OpenAI Codex provider: openai-codex/gpt-5.2-codex, openai-codex/gpt-5.1, openai-codex/gpt-5.1-codex-mini, openai-codex/gpt-5.1-codex-max
OpenAI (non-codex ids referenced in fallbacks): openai/o4-mini-deep-research, openai/gpt-5.2, openai/gpt-5.2-pro, openai/gpt-5.2-codex, openai/gpt-5.2-chat-latest
ZAI: zai/glm-4.7 (alias: GLM), zai/glm-4.6v (vision)
Google Antigravity: google-antigravity/gemini-3-flash, google-antigravity/gemini-3-pro-high, google-antigravity/gemini-3-pro-low, google-antigravity/gemini-3-1-pro, google-antigravity/claude-sonnet-4-5, google-antigravity/claude-sonnet-4-5-thinking, google-antigravity/claude-opus-4-5-thinking, google-antigravity/gpt-oss-120b-medium
Gemini CLI: google-gemini-cli/gemini-3-pro-preview, google-gemini-cli/gemini-3-flash-preview

Aliases:

gpt → openai/gpt-5.2
GLM → zai/glm-4.7

Note: google-antigravity/claude-opus-4-5-thinking is present in the configured model list, but it is not currently in the global fallback chain.

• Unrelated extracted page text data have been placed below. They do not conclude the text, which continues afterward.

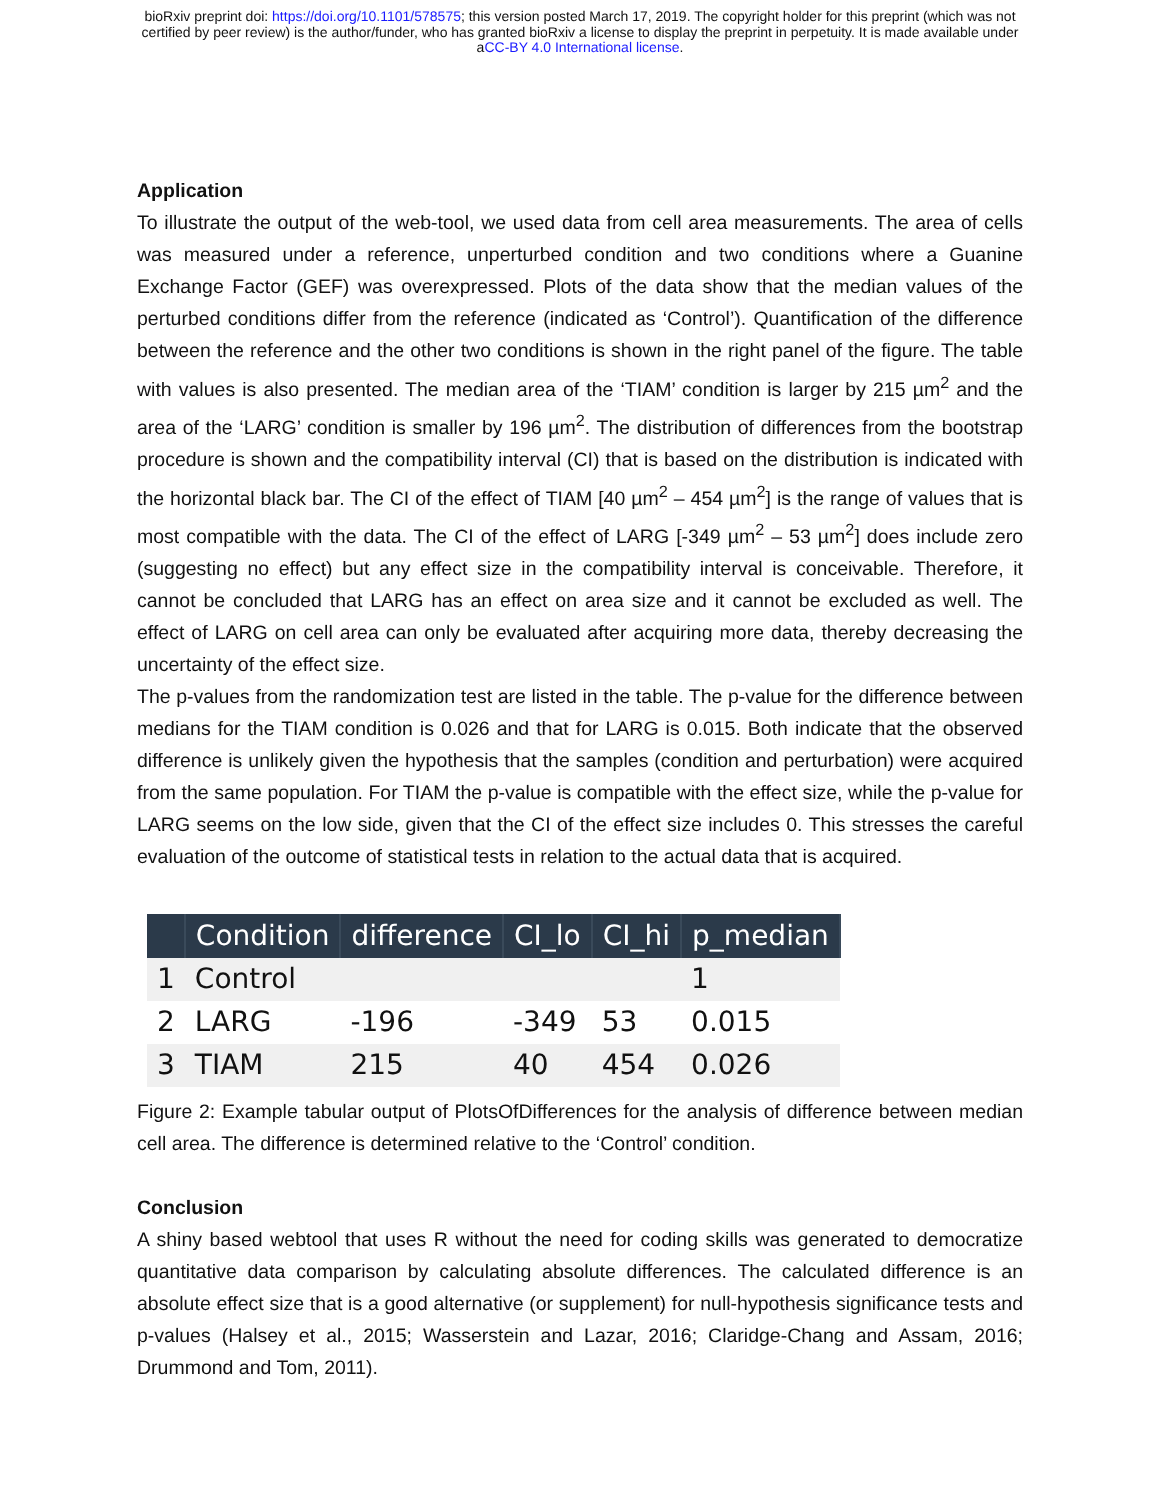bioRxiv preprint doi: https://doi.org/10.1101/578575; this version posted March 17, 2019. The copyright holder for this preprint (which was not
certified by peer review) is the author/funder, who has granted bioRxiv a license to display the preprint in perpetuity. It is made available under
aCC-BY 4.0 International license.
Application
To illustrate the output of the web-tool, we used data from cell area measurements. The area of cells was measured under a reference, unperturbed condition and two conditions where a Guanine Exchange Factor (GEF) was overexpressed. Plots of the data show that the median values of the perturbed conditions differ from the reference (indicated as ‘Control’). Quantification of the difference between the reference and the other two conditions is shown in the right panel of the figure. The table with values is also presented. The median area of the ‘TIAM’ condition is larger by 215 µm<sup>2</sup> and the area of the ‘LARG’ condition is smaller by 196 µm<sup>2</sup>. The distribution of differences from the bootstrap procedure is shown and the compatibility interval (CI) that is based on the distribution is indicated with the horizontal black bar. The CI of the effect of TIAM [40 µm<sup>2</sup> – 454 µm<sup>2</sup>] is the range of values that is most compatible with the data. The CI of the effect of LARG [-349 µm<sup>2</sup> – 53 µm<sup>2</sup>] does include zero (suggesting no effect) but any effect size in the compatibility interval is conceivable. Therefore, it cannot be concluded that LARG has an effect on area size and it cannot be excluded as well. The effect of LARG on cell area can only be evaluated after acquiring more data, thereby decreasing the uncertainty of the effect size.
The p-values from the randomization test are listed in the table. The p-value for the difference between medians for the TIAM condition is 0.026 and that for LARG is 0.015. Both indicate that the observed difference is unlikely given the hypothesis that the samples (condition and perturbation) were acquired from the same population. For TIAM the p-value is compatible with the effect size, while the p-value for LARG seems on the low side, given that the CI of the effect size includes 0. This stresses the careful evaluation of the outcome of statistical tests in relation to the actual data that is acquired.
| | Condition | difference | CI_lo | CI_hi | p_median |
| --- | --- | --- | --- | --- | --- |
| 1 | Control | | | | 1 |
| 2 | LARG | -196 | -349 | 53 | 0.015 |
| 3 | TIAM | 215 | 40 | 454 | 0.026 |
Figure 2: Example tabular output of PlotsOfDifferences for the analysis of difference between median cell area. The difference is determined relative to the ‘Control’ condition.
Conclusion
A shiny based webtool that uses R without the need for coding skills was generated to democratize quantitative data comparison by calculating absolute differences. The calculated difference is an absolute effect size that is a good alternative (or supplement) for null-hypothesis significance tests and p-values (Halsey et al., 2015; Wasserstein and Lazar, 2016; Claridge-Chang and Assam, 2016; Drummond and Tom, 2011).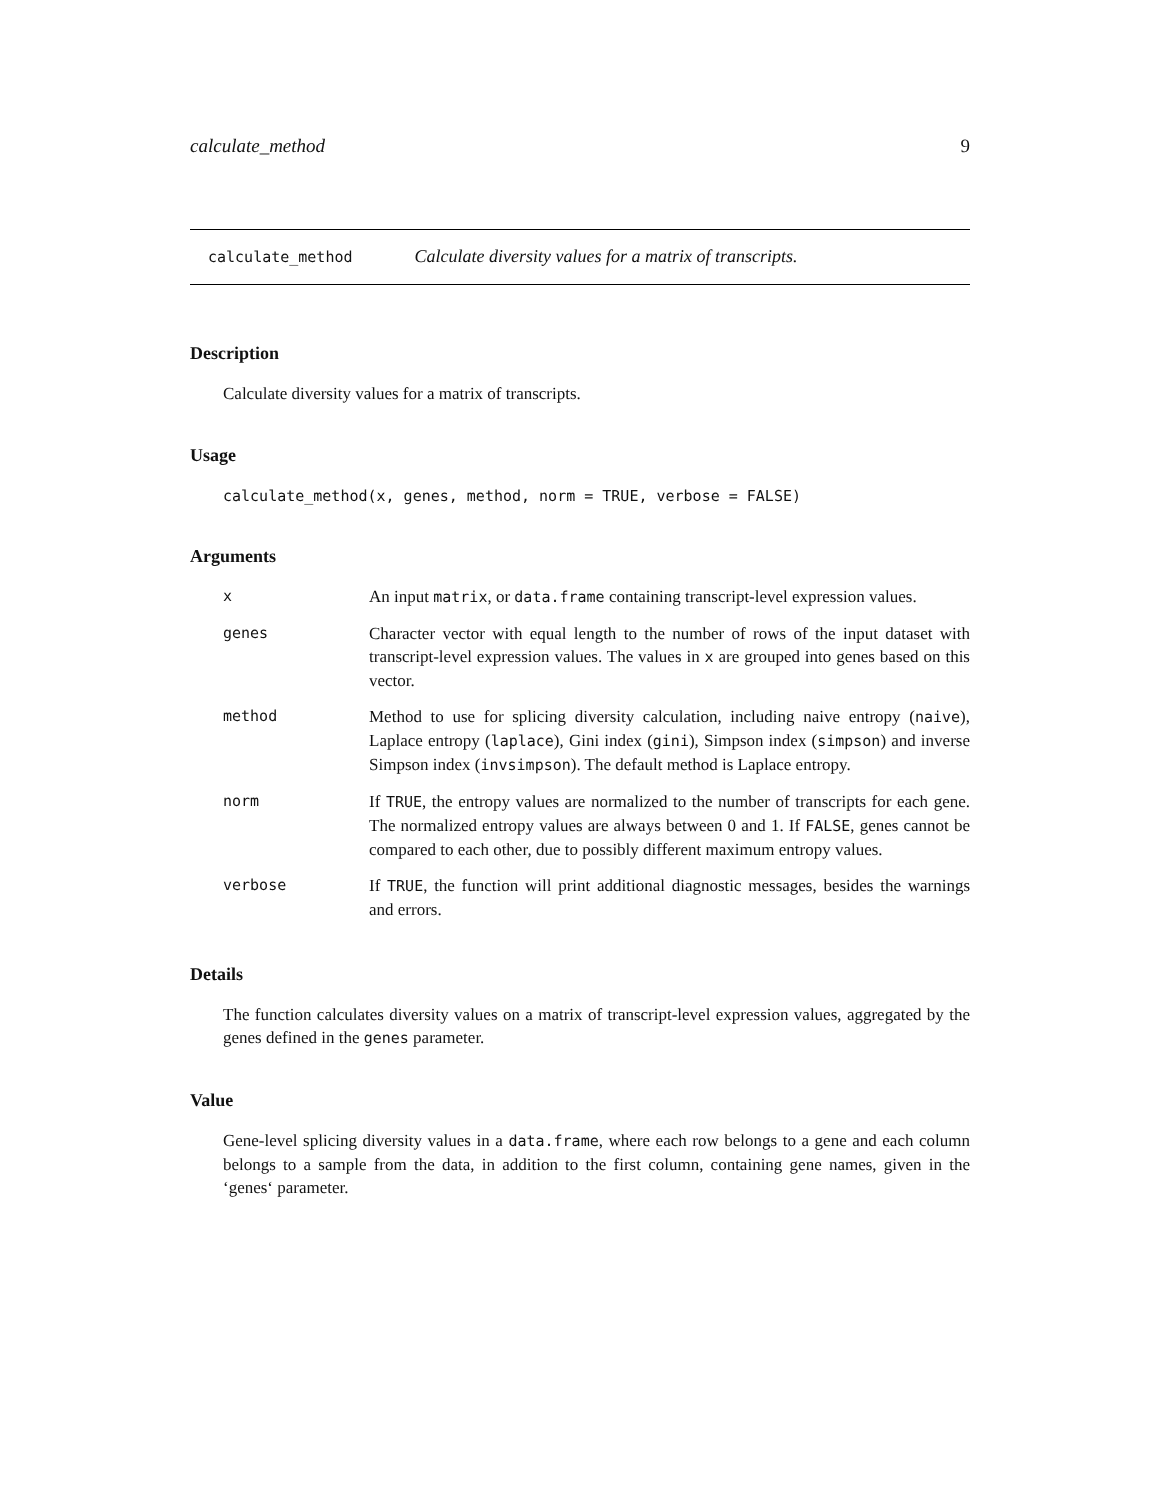calculate_method 9
calculate_method Calculate diversity values for a matrix of transcripts.
Description
Calculate diversity values for a matrix of transcripts.
Usage
calculate_method(x, genes, method, norm = TRUE, verbose = FALSE)
Arguments
| x | An input matrix , or data.frame containing transcript-level expression values. |
| genes | Character vector with equal length to the number of rows of the input dataset with transcript-level expression values. The values in x are grouped into genes based on this vector. |
| method | Method to use for splicing diversity calculation, including naive entropy ( naive ), Laplace entropy ( laplace ), Gini index ( gini ), Simpson index ( simpson ) and inverse Simpson index ( invsimpson ). The default method is Laplace entropy. |
| norm | If TRUE , the entropy values are normalized to the number of transcripts for each gene. The normalized entropy values are always between 0 and 1. If FALSE , genes cannot be compared to each other, due to possibly different maximum entropy values. |
| verbose | If TRUE , the function will print additional diagnostic messages, besides the warnings and errors. |
Details
The function calculates diversity values on a matrix of transcript-level expression values, aggregated by the genes defined in the genes parameter.
Value
Gene-level splicing diversity values in a data.frame, where each row belongs to a gene and each column belongs to a sample from the data, in addition to the first column, containing gene names, given in the ‘genes‘ parameter.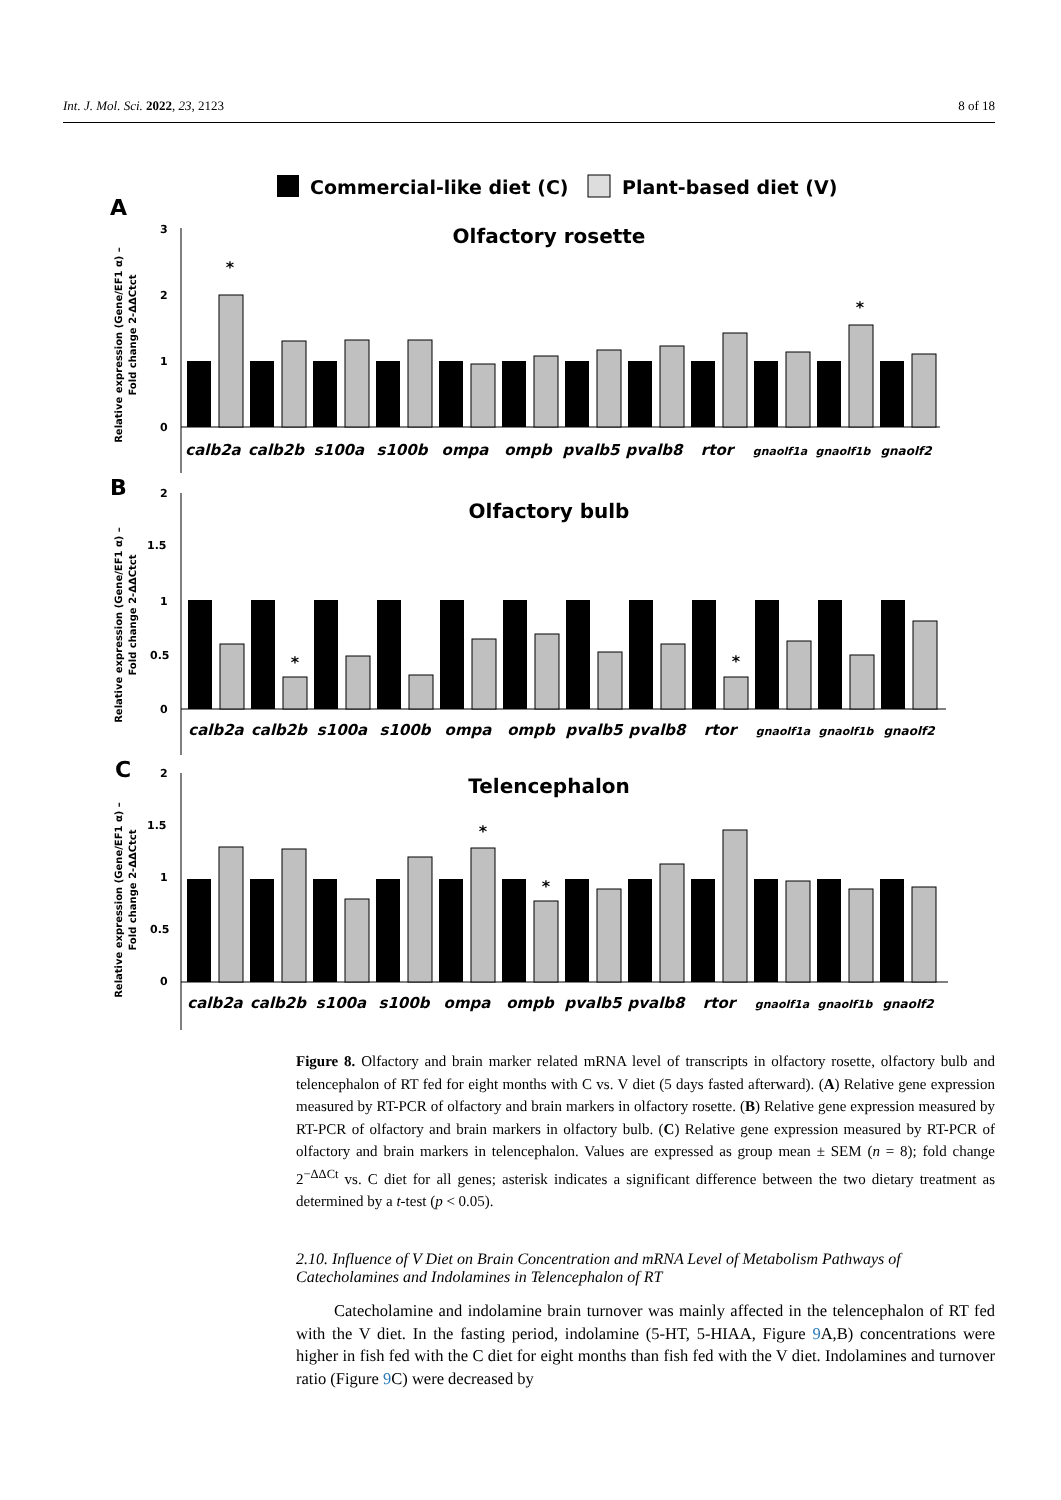Int. J. Mol. Sci. 2022, 23, 2123 8 of 18
Commercial-like diet (C)
Plant-based diet (V)
A
B
C
Olfactory rosette
Olfactory bulb
Telencephalon
3
2
1
0
2
1.5
1
0.5
0
2
1.5
1
0.5
0
Relative expression (Gene/EF1 α) –
Fold change 2-ΔΔCtct
Relative expression (Gene/EF1 α) –
Fold change 2-ΔΔCtct
Relative expression (Gene/EF1 α) –
Fold change 2-ΔΔCtct
*
*
*
*
*
*
calb2a
calb2b
s100a
s100b
ompa
ompb
pvalb5
pvalb8
rtor
gnaolf1a
gnaolf1b
gnaolf2
calb2a
calb2b
s100a
s100b
ompa
ompb
pvalb5
pvalb8
rtor
gnaolf1a
gnaolf1b
gnaolf2
calb2a
calb2b
s100a
s100b
ompa
ompb
pvalb5
pvalb8
rtor
gnaolf1a
gnaolf1b
gnaolf2
Figure 8. Olfactory and brain marker related mRNA level of transcripts in olfactory rosette, olfactory bulb and telencephalon of RT fed for eight months with C vs. V diet (5 days fasted afterward). (A) Relative gene expression measured by RT-PCR of olfactory and brain markers in olfactory rosette. (B) Relative gene expression measured by RT-PCR of olfactory and brain markers in olfactory bulb. (C) Relative gene expression measured by RT-PCR of olfactory and brain markers in telencephalon. Values are expressed as group mean ± SEM (n = 8); fold change 2<sup>−ΔΔCt</sup> vs. C diet for all genes; asterisk indicates a significant difference between the two dietary treatment as determined by a t-test (p < 0.05).
2.10. Influence of V Diet on Brain Concentration and mRNA Level of Metabolism Pathways of Catecholamines and Indolamines in Telencephalon of RT
Catecholamine and indolamine brain turnover was mainly affected in the telencephalon of RT fed with the V diet. In the fasting period, indolamine (5-HT, 5-HIAA, Figure 9 A,B) concentrations were higher in fish fed with the C diet for eight months than fish fed with the V diet. Indolamines and turnover ratio (Figure 9 C) were decreased by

If we want Opus to be a true auto-fallback for high-stakes work, we should add it to agents.defaults.model.fallbacks (proposal only; no config changes made in this run).

Anthropic (goal)

We want latest Claude models available via Vertex AI so we can:

keep credentials + billing centralized in GCP
use enterprise-friendly auth (service accounts)
swap to new Claude versions quickly

Selection heuristics

If task needs correctness + code changes: prefer the best coding model, then run tests.
If task needs lots of web reading: prefer deep-research model.
If task is latency-sensitive: prefer fast model.

(Next: add a per-task matrix once Vertex/Claude is enabled.)

Macro context (2026-02-23 update)

Gemini 3.1 Pro now leads ARC-style reasoning (77.1% ARC-AGI-2 verified) while posting broad gains on GPQA Diamond (94.3%), SWE-Bench Verified (80.6%), BrowseComp (85.9%), and MCP Atlas (69.2%); preview access is rolling across Google Antigravity, Vertex, NotebookLM, and GitHub Copilot.
Video reviewers: WorldofAI’s Feb 19 write-up celebrated the reasoning jump and structured-output discipline, while AICodeKing’s Feb 22 KingMode video keeps 3.1 Pro stable and compares it alongside GLM-5.
GLM-5 release (Feb 11, Reuters) is being promoted as an open-source alternative that matches Claude Opus 4.5 on coding and outruns Gemini 3 Pro on select benchmarks, running on Ascend/Moore Threads inference stacks.
OpenAI updates: GPT-5.3-Codex (Feb 5) and Codex-Spark (Feb 12) continue to ship the agentic coding stack, and the Feb 4 release note restored GPT-5.2 Thinking’s Extended thinking level to its January setting.
Existing favorites: Claude Sonnet 4.6 still anchors coding fallback, and Qwen 3.5 keeps leading open-weights despite the proprietary rush.